┏━━
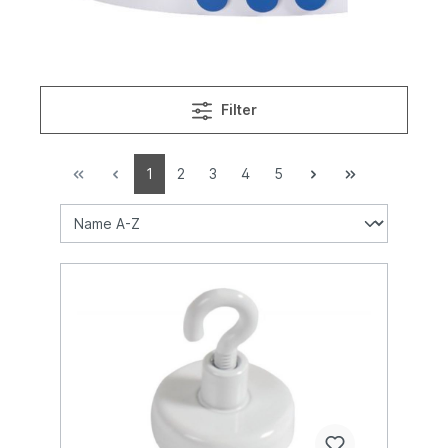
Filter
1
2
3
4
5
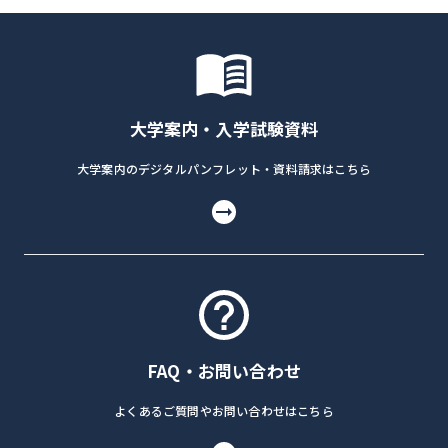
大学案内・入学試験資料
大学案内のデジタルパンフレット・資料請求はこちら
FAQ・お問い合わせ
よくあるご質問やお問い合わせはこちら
┗━━
┏━━
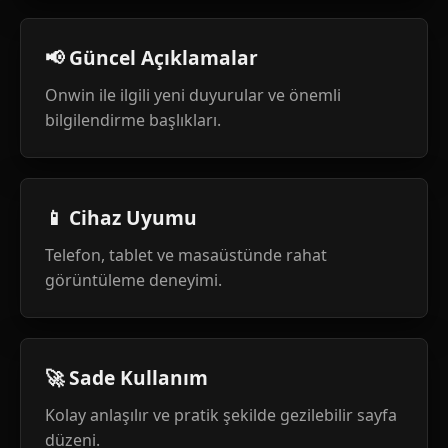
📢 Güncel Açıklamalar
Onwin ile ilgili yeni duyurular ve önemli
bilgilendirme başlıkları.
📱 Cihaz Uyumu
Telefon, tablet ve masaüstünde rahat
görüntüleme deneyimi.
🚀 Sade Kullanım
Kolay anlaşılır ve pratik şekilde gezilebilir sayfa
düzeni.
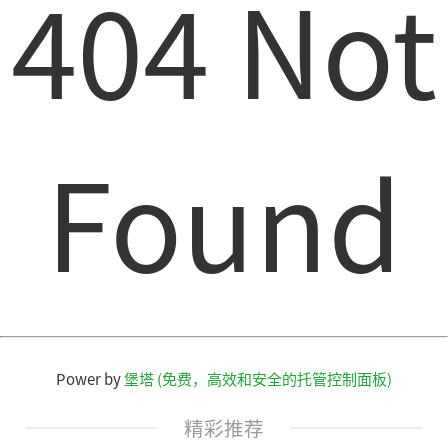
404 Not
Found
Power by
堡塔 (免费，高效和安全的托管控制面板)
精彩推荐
┗━━
Can you gather every line in the records above that contains the word "yeni"?

Onwin ile ilgili yeni duyurular ve önemli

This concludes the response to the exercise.